Admittedly, this is true. And I don't want to disappoint Joe, so let me just point out that Joe has been dropping some helpful hints for all of us last-minute tax filers.

I, being a dunderhead, have apparently failed to adhere to most of these.

Mildly New Look

Our literally dozens of daily readers will note a somewhat freshened look to T'n'T today. Just updated the template to "New Blogger" and took the opportunity to use the nifty new template modification tool to change a couple things.

Wednesday, April 04, 2007

If you like irony, you gotta love this

Remember how upset the Left got when people criticized “Mental Ward” Churchill, “Ditzy Chick” Natalie Maines and “Tokyo Rosie” O’Donnell for exercising their free speech rights in commentary which was (respectively) anti-American, ignorant, and anti-American and ignorant. You wouldn't know it from the Left's yammering, but so far, none of those people have been arrested, imprisoned, tortured or otherwise deprived of their jobs, except that very few country music fans buy Dixie Chick stuff anymore.

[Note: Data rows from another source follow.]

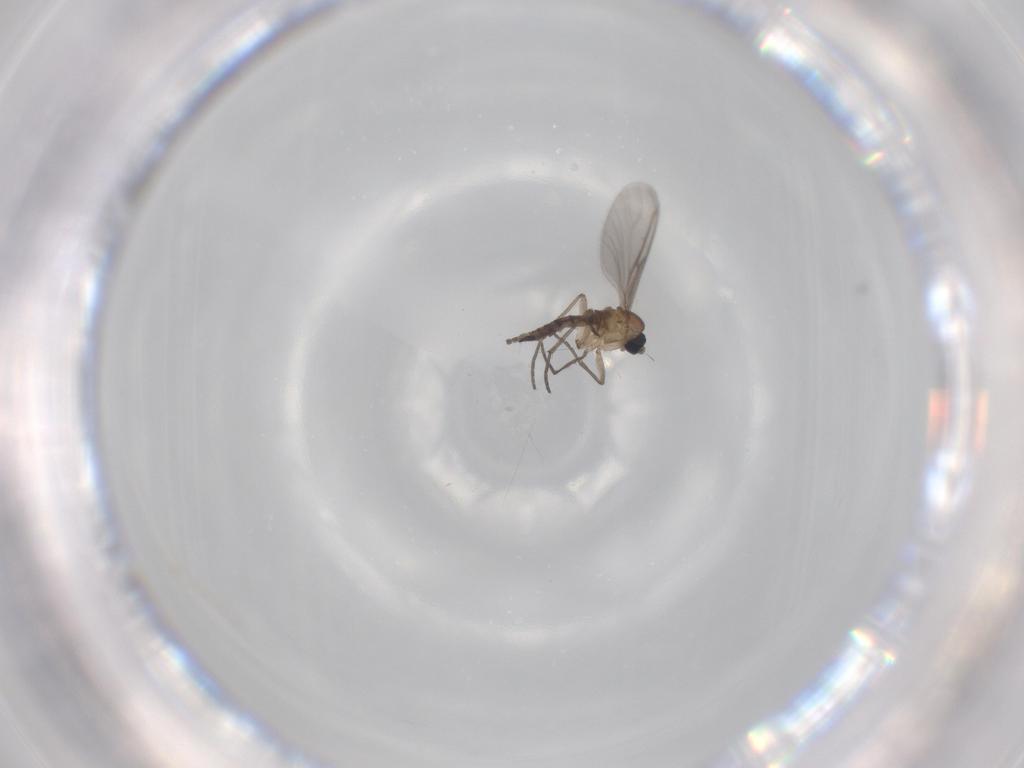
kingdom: Animalia
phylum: Arthropoda
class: Insecta
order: Diptera
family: Sciaridae
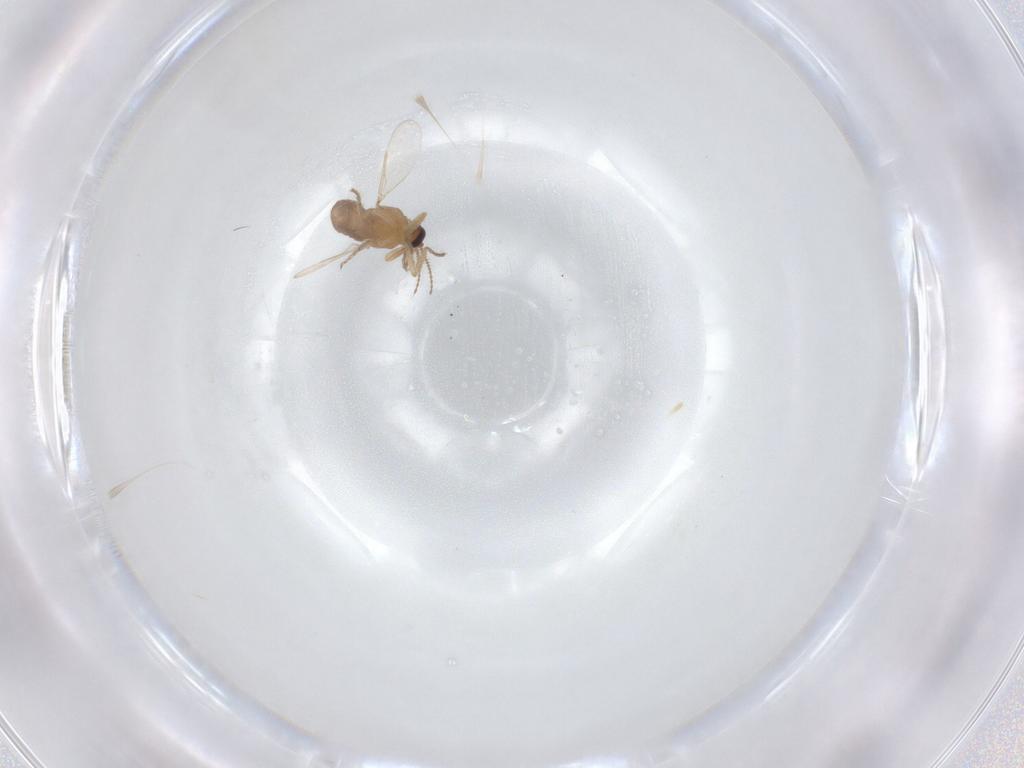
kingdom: Animalia
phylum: Arthropoda
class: Insecta
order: Diptera
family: Ceratopogonidae
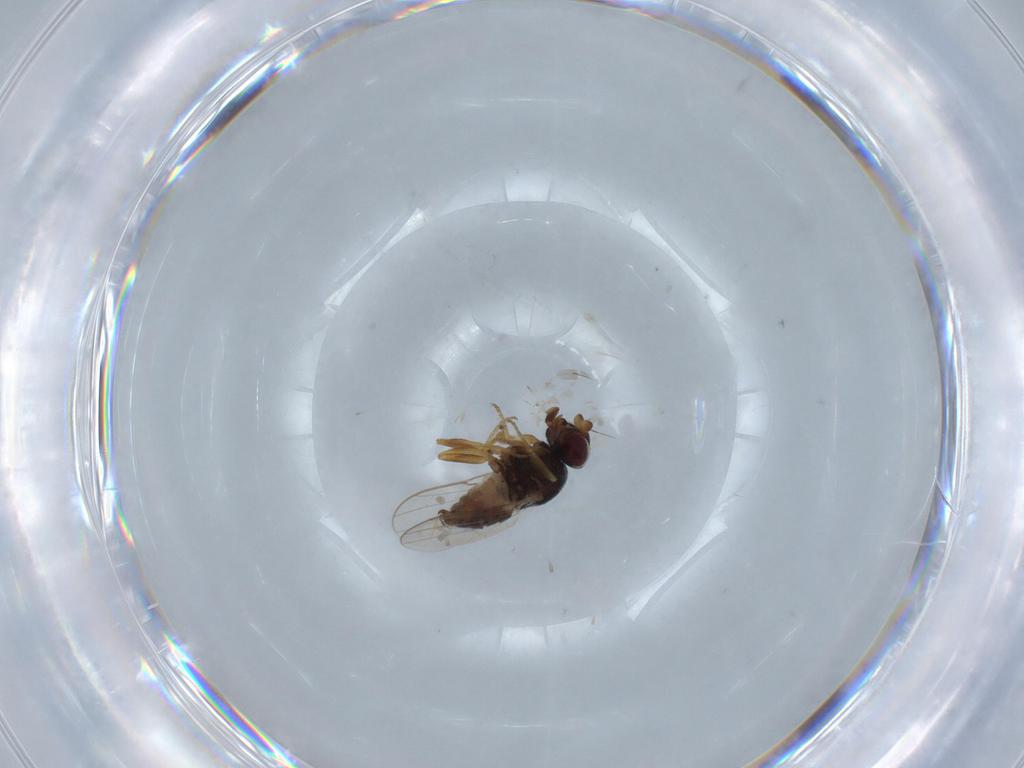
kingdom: Animalia
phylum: Arthropoda
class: Insecta
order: Diptera
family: Chloropidae
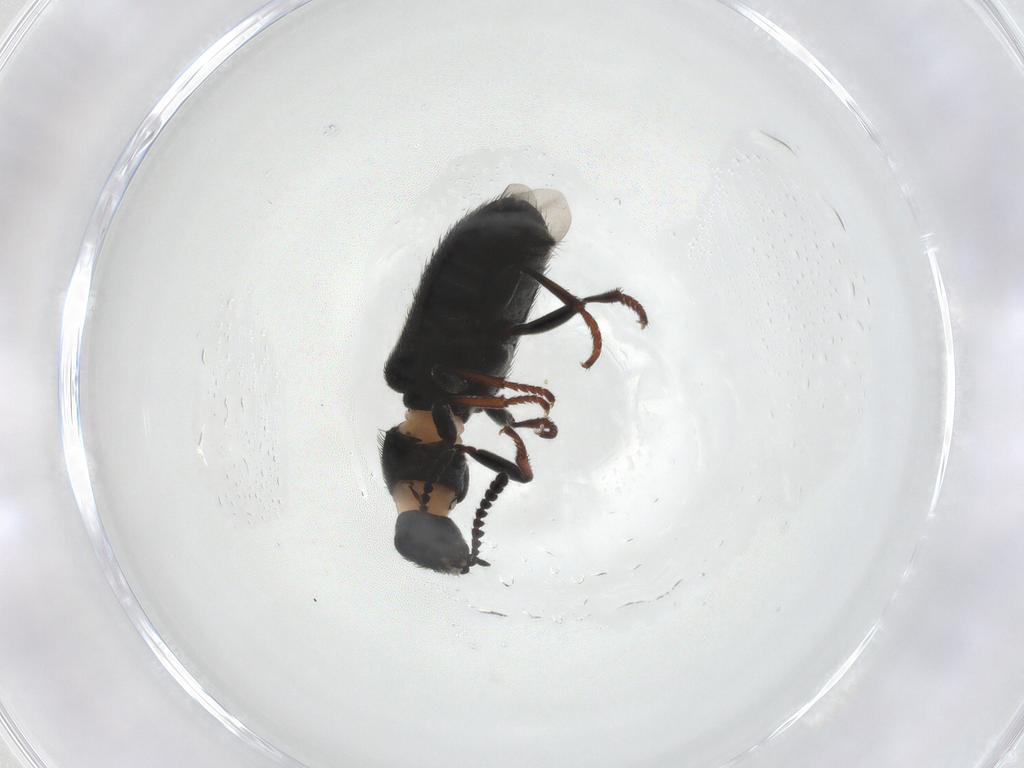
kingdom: Animalia
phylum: Arthropoda
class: Insecta
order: Coleoptera
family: Melyridae
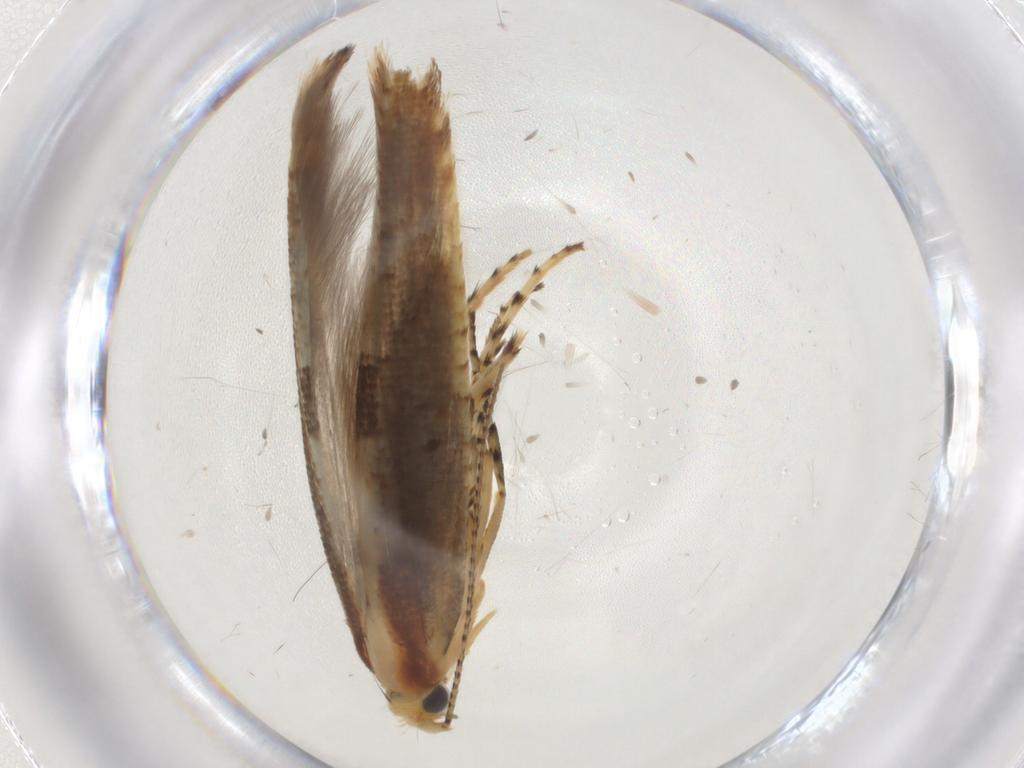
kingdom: Animalia
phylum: Arthropoda
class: Insecta
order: Lepidoptera
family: Argyresthiidae
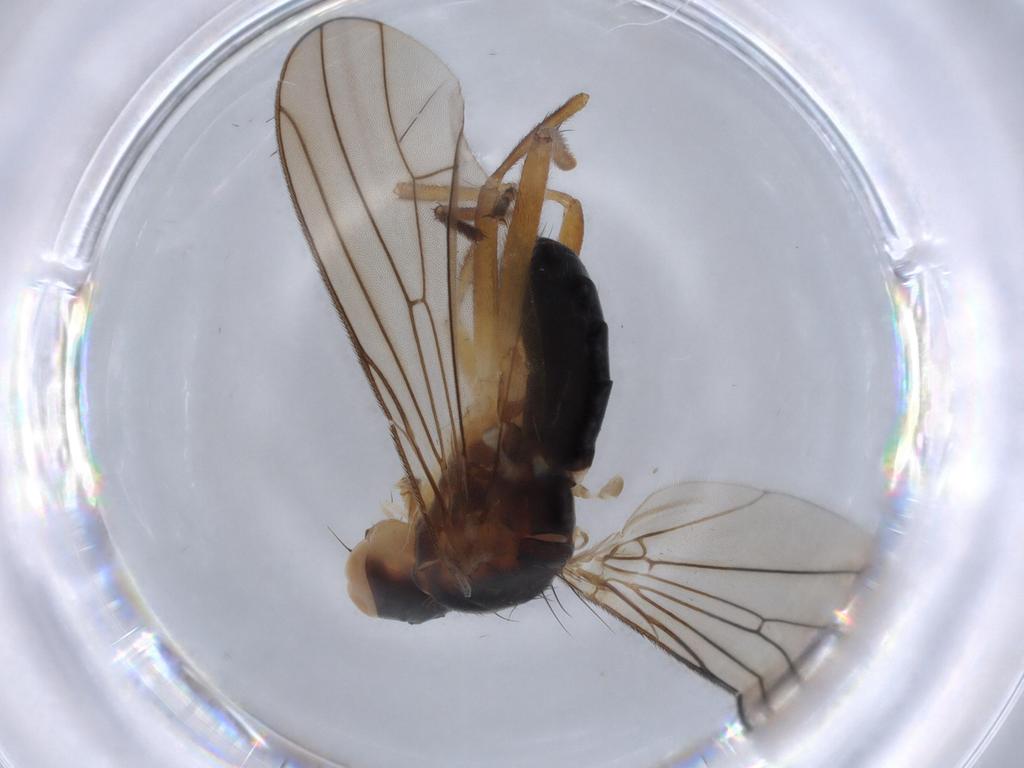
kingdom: Animalia
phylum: Arthropoda
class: Insecta
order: Diptera
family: Scathophagidae
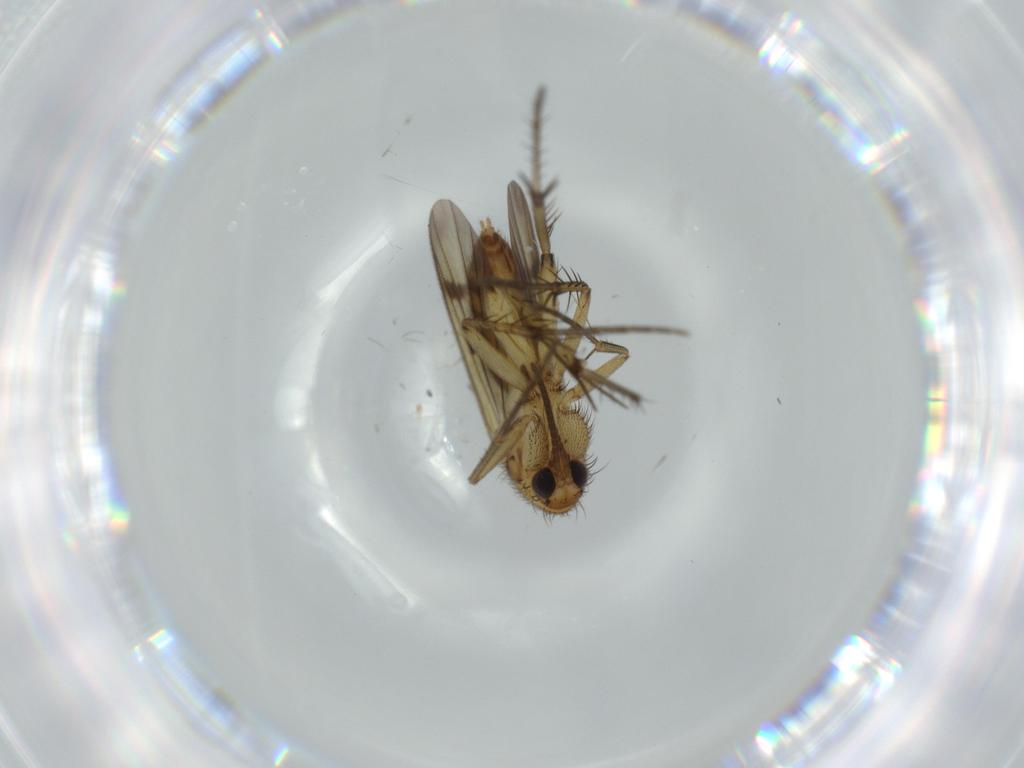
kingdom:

Well, today several prominent leftists had tried, but failed in their attempt to deprive one American – because he had made a particular $50,000 free speech donation - of a new job as ambassador to Belgium. President Bush, however, made a recess appointment of Sam Fox, a wealthy Republican fundraiser who had committed the unpardonable sin of supporting the Swift Boat Vets against John Kerry’s presidential campaign.
Recognizing Fox did not have the votes to obtain Senate confirmation, Bush withdrew the nomination last month. On Wednesday, with Congress out of town for a spring break, the president used his power to make recess appointments to put Fox in the job without Senate confirmation.

This means Fox can remain ambassador until the end of the next session of Congress, effectively through the end of the Bush presidency.

The Dems had blocked Fox’s confirmation in the Senate because he had donated money to a group opposed to John Kerry’s candidacy for president in 2004. Evidently, most Senate Democrats believe the right to free speech has its limits. Kerry and others blasted the nominee at the confirmation hearings.
Fox's withdrawal comes after contentious debate in the Senate committee deliberating his nomination. Yesterday, a letter to committee chair Sen. Joe Biden (D-DE,) written by Kerry's Vietnam crewmates, blasted Fox over his ties to the Swiftboat group, saying, "Those who finance smears and lies of combat veterans don't deserve to represent America on the world stage."

Read the quoted line again. According to Kerry’s supporters, people can disqualify themselves from public service representing America by what they say. Interestingly enough, here is what the future presidential candidate John Kerry had to say in 1971:
I would like to talk, representing all those veterans, and say that several months ago in Detroit, we had an investigation at which over 150 honorably discharged and many very highly decorated veterans testified to war crimes committed in Southeast Asia, not isolated incidents but crimes committed on a day-to-day basis with the full awareness of officers at all levels of command.

It is impossible to describe to you exactly what did happen in Detroit, the emotions in the room, the feelings of the men who were reliving their experiences in Vietnam, but they did. They relived the absolute horror of what this country, in a sense, made them do.

They told the stories at times they had personally raped, cut off ears, cut off heads, taped wires from portable telephones to human genitals and turned up the power, cut off limbs, blown up bodies, randomly shot at civilians, razed villages in fashion reminiscent of Genghis Khan, shot cattle and dogs for fun, poisoned food stocks, and generally ravaged the countryside of South Vietnam in addition to the normal ravage of war, and the normal and very particular ravaging which is done by the applied bombing power of this country.

So if I understand the Left, free speech that you cannot be criticized for includes any nasty, ignorant or treasonous batch of garbage that disparages American values and non-free speech - that which may cost you something - includes publicizing the Left's free speech.